-- What needs to be done --
An exact transcript is required of the lines below, from the one containing "七、对违反本通告规定的，由无线电管理机构按照国家" through the very last; leave every picture out of it.

Material for this task Block Start

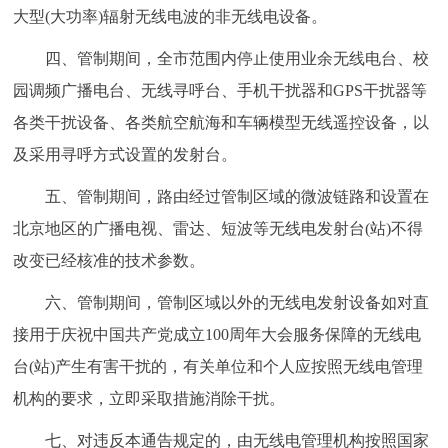
大型(大功率)辐射无线电波的非无线电设备。
回到顶部
四、管制期间，全市范围内停止使用业余无线电台、校
园调频广播电台、无线寻呼台、手机干扰器和GPS干扰器等
各类干扰设备、各类航空航海和车辆模型无线遥控设备，以
及采用寻呼方式设置的发射台。
五、管制期间，路由经过管制区域的微波链路和设置在
北京地区的广播电视、雷达、短波等无线电发射台(站)不得
改变已经核准的技术参数。
六、管制期间，管制区域以外的无线电发射设备如对直
接用于庆祝中国共产党成立100周年大会服务保障的无线电
台(站)产生有害干扰的，有关单位和个人应按照无线电管理
机构的要求，立即采取措施消除干扰。
七、对违反本通告规定的，由无线电管理机构按照国家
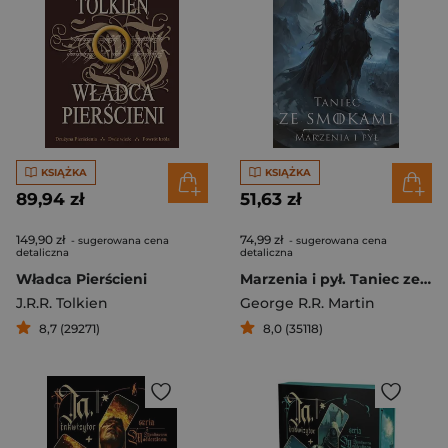
KSIĄŻKA
KSIĄŻKA
89,94 zł
51,63 zł
149,90 zł
74,99 zł
- sugerowana cena
- sugerowana cena
detaliczna
detaliczna
Władca Pierścieni
Marzenia i pył. Taniec ze smokami
J.R.R. Tolkien
George R.R. Martin
8,7 (29271)
8,0 (35118)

Material for this task Block End

-- Written response --
七、对违反本通告规定的，由无线电管理机构按照国家
KSIĄŻKA
KSIĄŻKA
89,94 zł
51,63 zł
149,90 zł
74,99 zł
- sugerowana cena
- sugerowana cena
detaliczna
detaliczna
Władca Pierścieni
Marzenia i pył. Taniec ze smokami
J.R.R. Tolkien
George R.R. Martin
8,7 (29271)
8,0 (35118)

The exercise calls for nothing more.